### THE PROBLEM
Print the data below again in full, exactly as it stands, with no images.

COLLECTED DATA Block Start

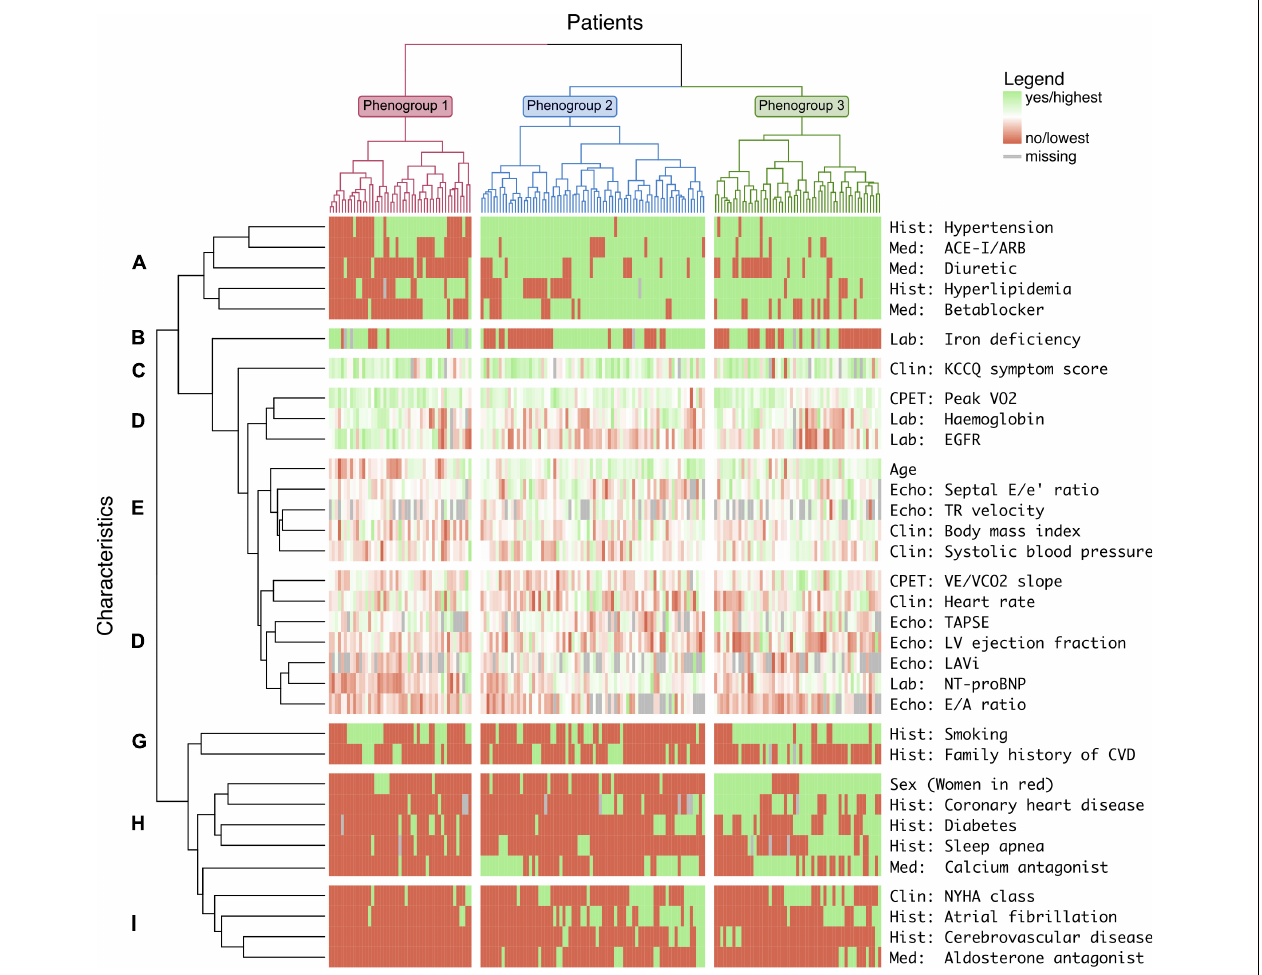
FIGURE 2 | Three phenogroups of patients with HFpEF identified through machine learning and their characteristics. Heatmap with columns representing individual patients and rows representing individual characteristics, both grouped in clusters by unsupervised machine learning. Three phenogroups (numbers 1–3) and 9 characteristics clusters (letters A–I) were distinguished. ACE, angiotensin-converting enzyme; ARB, angiotensin receptor blocker; Clin, clinical examination; CVD, cardiovascular disease; Echo, echocardiography; EGFR, estimated glomerular filtration rate; Hist, medical history; KCCQ, Kansas City Cardiomyopathy Questionnaire; LAVi, left atrial volume index; LV, left ventricular; Med, current medication; NT-proBNP, N -terminal pro-B-type natriuretic peptide; NYHA, New York Heart Association; TAPSE, tricuspid annular plane systolic excursion; TR, tricuspid regurgitation; ˙VCO 2 , carbon dioxide production; ˙VE, ventilation; ˙VO 2 ,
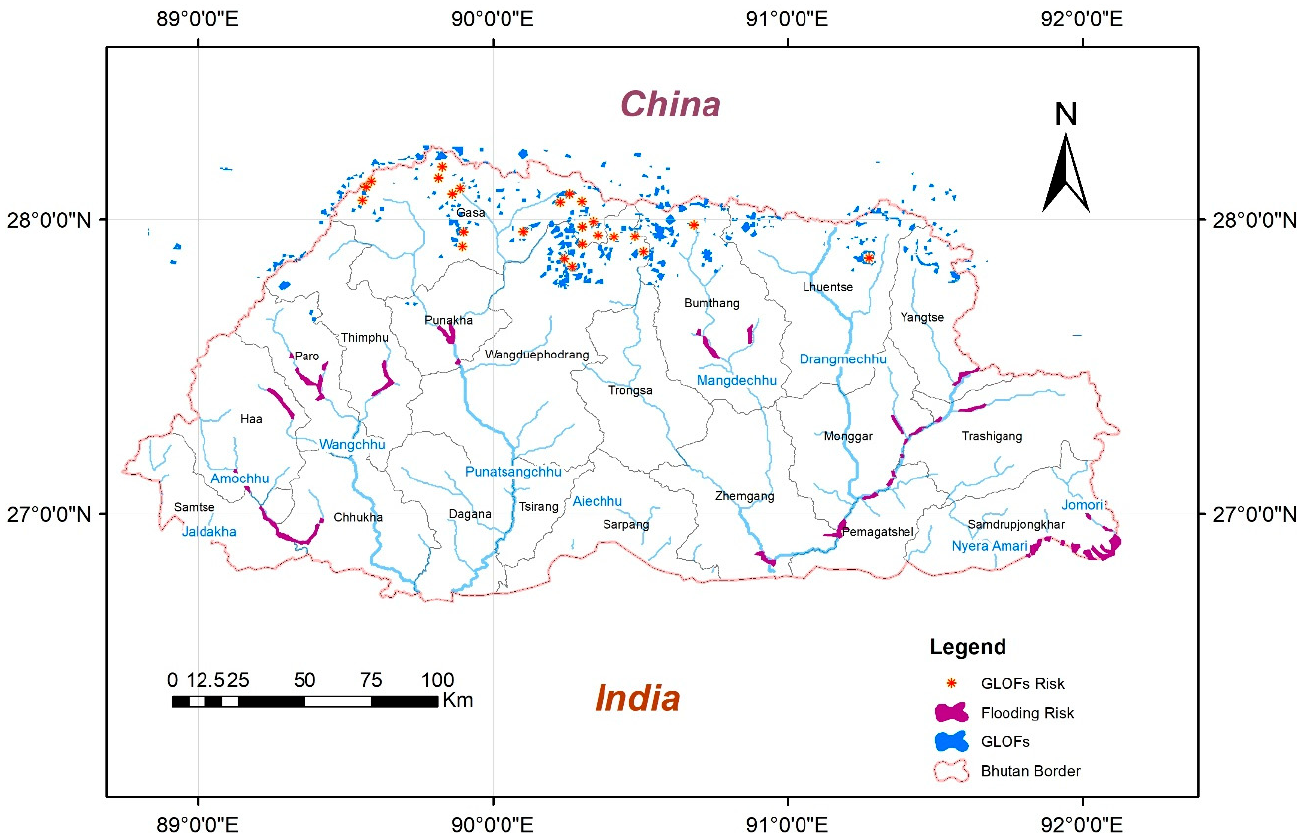
Figure 6. Map showing areas prone to flooding and potential glacial lake outburst flood (GLOF) lakes (Data source: National Environment Commission, Meenawat and Sovacool [7,48]).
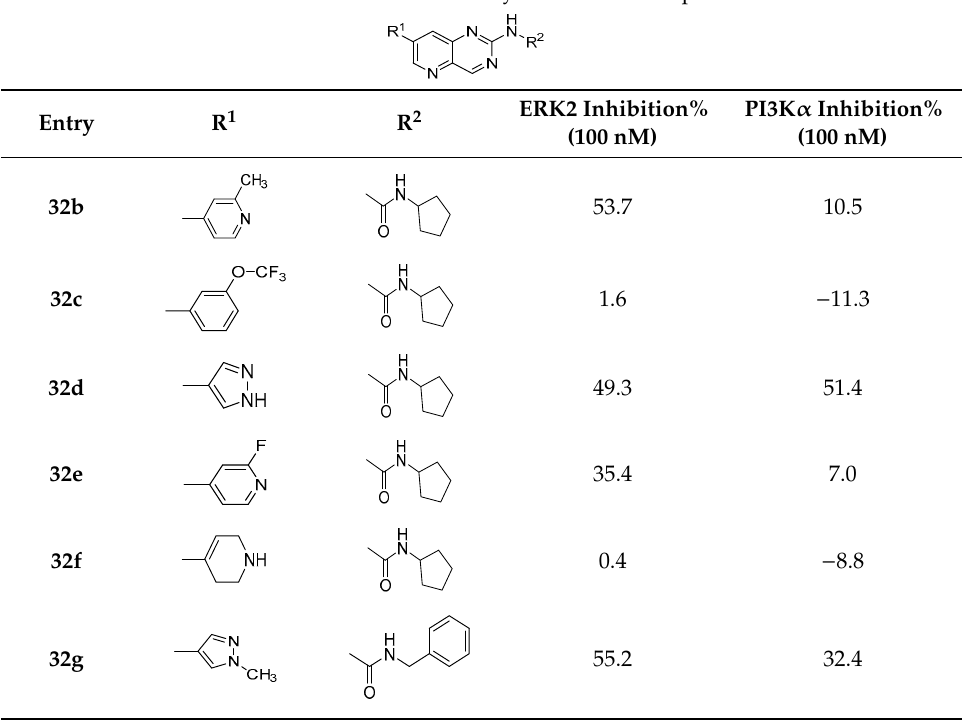
Table 3. In vitro ERK 2 and PI3K α inhibitory activities of compounds 32b ~ 32m .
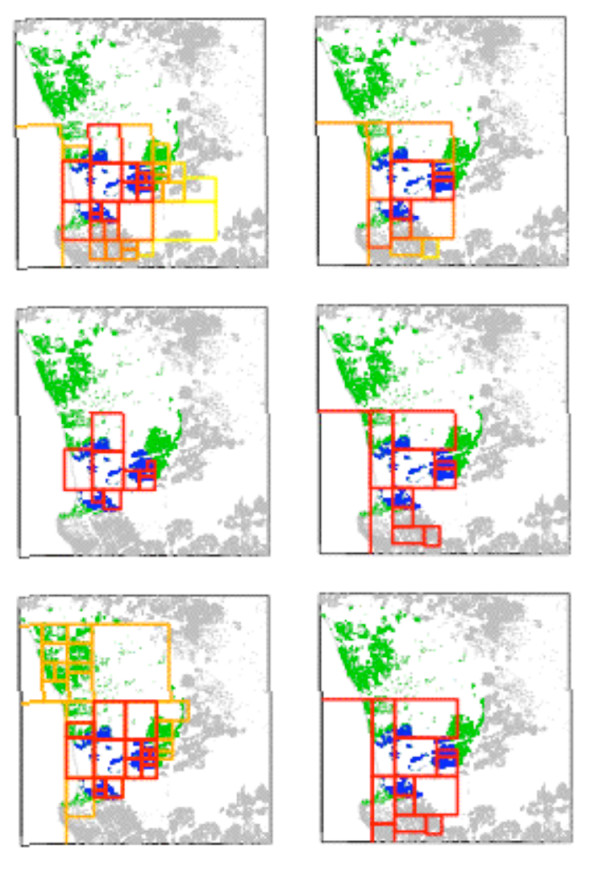
RC A: Qualifying LACT results. Rows, from the top, represent the LACTs (Episcan, FleXScan, and SaTScan areal) and columns, from the left, represent the areal unit sets (Set 1 (maximum unit pop. = 1000), Set 2 (maximum unit pop. = 2000). The underlying green and blue points indicate the qualifying SaTScan point clusters. All other located births are gray points. On Row 1, the Episcan display uses a heat map to indicate the most likely cluster area within reported significant clusters. In Row 3, Column1, SaTScan areal Set 1 had two overlapping significant clusters, both shown here in different colors.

COLLECTED DATA Block End

### ANSWER BOX
FIGURE 2 | Three phenogroups of patients with HFpEF identified through machine learning and their characteristics. Heatmap with columns representing individual patients and rows representing individual characteristics, both grouped in clusters by unsupervised machine learning. Three phenogroups (numbers 1–3) and 9 characteristics clusters (letters A–I) were distinguished. ACE, angiotensin-converting enzyme; ARB, angiotensin receptor blocker; Clin, clinical examination; CVD, cardiovascular disease; Echo, echocardiography; EGFR, estimated glomerular filtration rate; Hist, medical history; KCCQ, Kansas City Cardiomyopathy Questionnaire; LAVi, left atrial volume index; LV, left ventricular; Med, current medication; NT-proBNP, N -terminal pro-B-type natriuretic peptide; NYHA, New York Heart Association; TAPSE, tricuspid annular plane systolic excursion; TR, tricuspid regurgitation; ˙VCO 2 , carbon dioxide production; ˙VE, ventilation; ˙VO 2 ,
Figure 6. Map showing areas prone to flooding and potential glacial lake outburst flood (GLOF) lakes (Data source: National Environment Commission, Meenawat and Sovacool [7,48]).
Table 3. In vitro ERK 2 and PI3K α inhibitory activities of compounds 32b ~ 32m .
RC A: Qualifying LACT results. Rows, from the top, represent the LACTs (Episcan, FleXScan, and SaTScan areal) and columns, from the left, represent the areal unit sets (Set 1 (maximum unit pop. = 1000), Set 2 (maximum unit pop. = 2000). The underlying green and blue points indicate the qualifying SaTScan point clusters. All other located births are gray points. On Row 1, the Episcan display uses a heat map to indicate the most likely cluster area within reported significant clusters. In Row 3, Column1, SaTScan areal Set 1 had two overlapping significant clusters, both shown here in different colors.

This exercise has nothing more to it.